"""
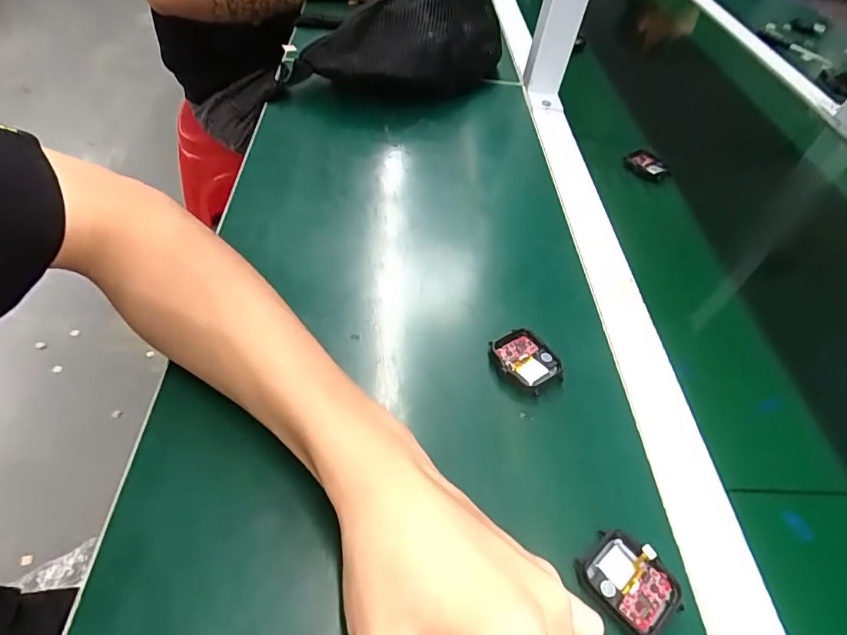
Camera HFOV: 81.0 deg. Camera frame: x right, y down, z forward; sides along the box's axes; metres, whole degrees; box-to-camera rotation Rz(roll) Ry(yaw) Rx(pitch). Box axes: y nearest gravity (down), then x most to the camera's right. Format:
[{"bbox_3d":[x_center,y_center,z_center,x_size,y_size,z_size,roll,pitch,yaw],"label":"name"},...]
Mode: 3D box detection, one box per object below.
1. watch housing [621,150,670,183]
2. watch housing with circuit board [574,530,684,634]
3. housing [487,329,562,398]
"""
◆ **Goal of the exercise**
Write out only the final block of lines, starting at the line with "2. watch housing" and running to the end of the material.

◆ **Reply**
2. watch housing with circuit board [574,530,684,634]
3. housing [487,329,562,398]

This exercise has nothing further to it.